:: Page text

# 5150 imperial + Flow M9



## legallyillegal (Oct 6, 2008)

Your bindings severely outclass your board.


----------



## Jenzo (Oct 14, 2008)

The board is a cheapy more suited to a beginner...not to say you can't ride it itll probably be flexy and good for park tricks and such... at least with a cheap baord you won't be scared to damage it doing the fun stuff 
The bindings I really don't know much about the M9's but I know flow in general require some setting up so make sure you spend the time to set them up properly and you should have a good time on em.


----------



## Guest (Jan 8, 2009)

talking about cheap boards: i'm from croatia. 
i'll just tell you that this board costs 2000 kn. that's half of our average monthly payment.

:-( life is hard... fuck it. i'll just need to work harder and earn bigger money. :-D


----------



## Dawg Catcher (Jan 5, 2009)

holy shit have your monthly pay for a 5150 fuck i dont even wanna know what you would have to do for a WWW


----------



## Guest (Jan 9, 2009)

+1^

A WWW must be a pretty penny there


----------



## Guest (Jan 9, 2009)

what's a WWW??


----------



## markee (Jan 1, 2009)

K2 World Wide Weapon (Hence, WWW...)

It's a relatively inexpesive board as it's a softy park board, but it is boatloads better than any 5150.


----------



## Flick Montana (Jul 9, 2007)

Didn't those bindings cost about as much as the board?


----------



## Jenzo (Oct 14, 2008)

Flick Montana said:


> Didn't those bindings cost about as much as the board?


Yea thats what I was wondering


----------



## Guest (Jan 10, 2009)

they did. but bindings are something that you buy and have for a few seasons. board is something that you buy, wreck and than buy another.


----------

::::
:: Excerpted records

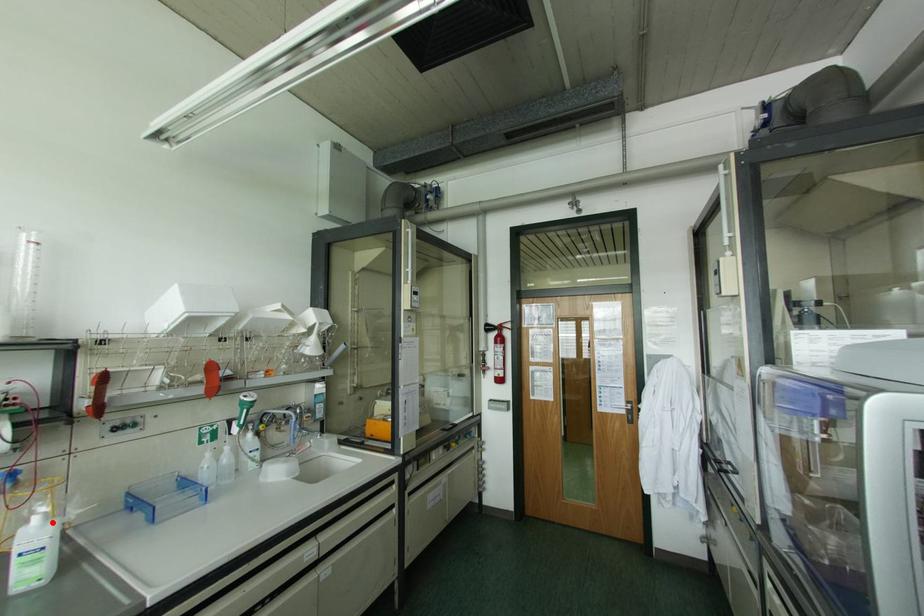
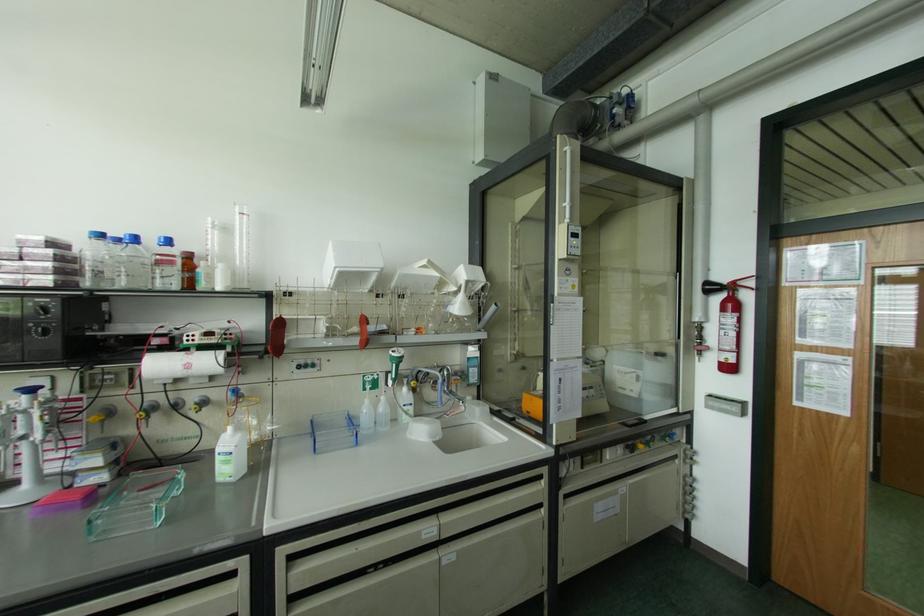
In the second image, find the point that corresponds to the highlighted location in the first image.

(238, 435)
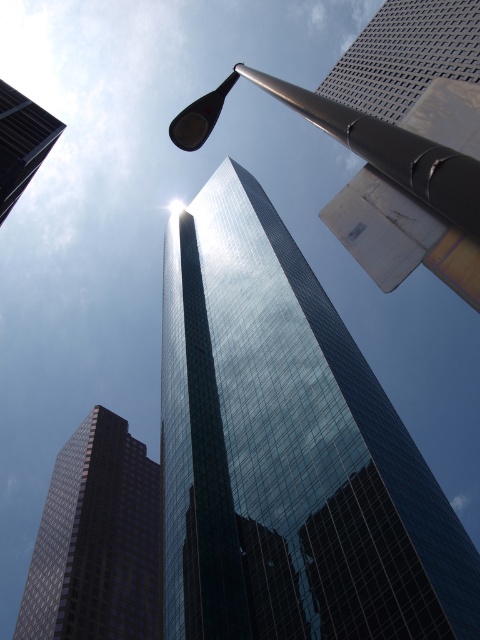
Question: Which point is farther to the camera?

Choices:
 (A) (63, 124)
 (B) (422, 232)
 (C) (29, 589)

Answer: (A)

Question: Can you confirm if metallic grid-patterned skyscraper at upper center is positioned above glassy reflective skyscraper at upper left?

Choices:
 (A) yes
 (B) no

Answer: (A)

Question: Does dark glass skyscraper at center appear on the left side of glassy reflective skyscraper at upper left?

Choices:
 (A) no
 (B) yes

Answer: (B)

Question: Which of the following is the closest to the observer?

Choices:
 (A) metallic grid-patterned skyscraper at upper center
 (B) glossy glass tower at center

Answer: (A)

Question: Is metallic grid-patterned skyscraper at upper center to the left of glassy reflective skyscraper at upper left from the viewer's perspective?

Choices:
 (A) yes
 (B) no

Answer: (B)

Question: Which object is the farthest from the glassy reflective skyscraper at upper left?

Choices:
 (A) glossy glass tower at center
 (B) metallic grid-patterned skyscraper at upper center
 (C) polished metal pole at upper center
 (D) dark glass skyscraper at center

Answer: (D)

::::

* _Directives_
1) In the snowboard forum thread, what board does the abbreviation WWW refer to?
2) Quote the part of the listing that opens with the line containing "Question: Which object" and continues to the end of the listing, both ends included.
The listing is unrelated to the snowboard forum thread.

* _Final results_
1) The K2 World Wide Weapon.

2)
Question: Which object is the farthest from the glassy reflective skyscraper at upper left?

Choices:
 (A) glossy glass tower at center
 (B) metallic grid-patterned skyscraper at upper center
 (C) polished metal pole at upper center
 (D) dark glass skyscraper at center

Answer: (D)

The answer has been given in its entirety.